# [Brano estratto]
————————
«L'analisi congiunta dei dati relativi ai depuratori e ai campioni prelevati alla foce dei fossi, portano a supporre che la presenza di significative quantità di nutrienti nei corsi d'acqua potrebbe essere dovuta alla possibile presenza nel bacino imbrifero di acque reflue non trattate». E visto che - aggiungiamo noi - dagli scarichi dei depuratori non sono emerse criticità, è praticamente chiaro che in almeno un paio di fossi compresi fra il litorale di Anzio e quello di Pomezia c'erano degli scarichi abusivi, coi canali che hanno riversato acque non pulite nei giorni di agosto in cui il Tirreno si era colorato di marrone, giallo e rosso per via della fioritura algale.
————————
# [Compito da svolgere]
Prosegua il brano sugli scarichi abusivi nei fossi tra Anzio e Pomezia, riprendendo subito dopo la sua ultima frase.

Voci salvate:
————————
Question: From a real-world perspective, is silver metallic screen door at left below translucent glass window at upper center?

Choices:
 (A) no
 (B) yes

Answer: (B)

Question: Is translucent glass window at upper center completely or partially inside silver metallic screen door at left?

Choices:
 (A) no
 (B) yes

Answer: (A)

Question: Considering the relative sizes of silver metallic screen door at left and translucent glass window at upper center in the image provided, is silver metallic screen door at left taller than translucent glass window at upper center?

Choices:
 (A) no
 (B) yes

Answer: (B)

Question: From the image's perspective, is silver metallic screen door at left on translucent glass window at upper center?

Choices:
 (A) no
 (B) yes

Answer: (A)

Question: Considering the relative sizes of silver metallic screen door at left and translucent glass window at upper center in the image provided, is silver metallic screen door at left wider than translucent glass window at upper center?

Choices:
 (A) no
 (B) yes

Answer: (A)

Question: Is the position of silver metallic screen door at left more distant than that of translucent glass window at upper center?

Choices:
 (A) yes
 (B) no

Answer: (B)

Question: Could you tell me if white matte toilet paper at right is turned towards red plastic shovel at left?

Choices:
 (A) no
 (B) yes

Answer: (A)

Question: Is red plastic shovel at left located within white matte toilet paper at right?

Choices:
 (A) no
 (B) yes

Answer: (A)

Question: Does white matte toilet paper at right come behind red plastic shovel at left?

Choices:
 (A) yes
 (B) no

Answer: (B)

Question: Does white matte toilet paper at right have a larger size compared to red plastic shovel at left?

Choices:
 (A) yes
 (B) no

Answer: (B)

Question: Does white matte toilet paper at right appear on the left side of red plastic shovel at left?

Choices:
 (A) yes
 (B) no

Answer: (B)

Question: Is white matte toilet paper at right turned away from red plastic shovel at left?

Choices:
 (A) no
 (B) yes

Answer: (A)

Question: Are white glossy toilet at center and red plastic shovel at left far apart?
————————
# [Soluzione proposta]
È questo quanto emerge dall'integrazione dei dati che l'Arpa Lazio ha inviato ai Comuni di Ardea e Pomezia, alle Capitanerie di porto di Fiumicino e Torvajanica, alla Direzione regionale ambiente e ciclo dei rifiuti e alla Procura della Repubblica di Velletri, confermando che dal 19 al 21 agosto il tratto di mare compreso fra Lido dei Pini e Villaggio Tognazzi si era colorato in modo anomalo per la presenza della Fibrocapsa japonica, ma evidenziando anche alcune criticità legate ai fossi.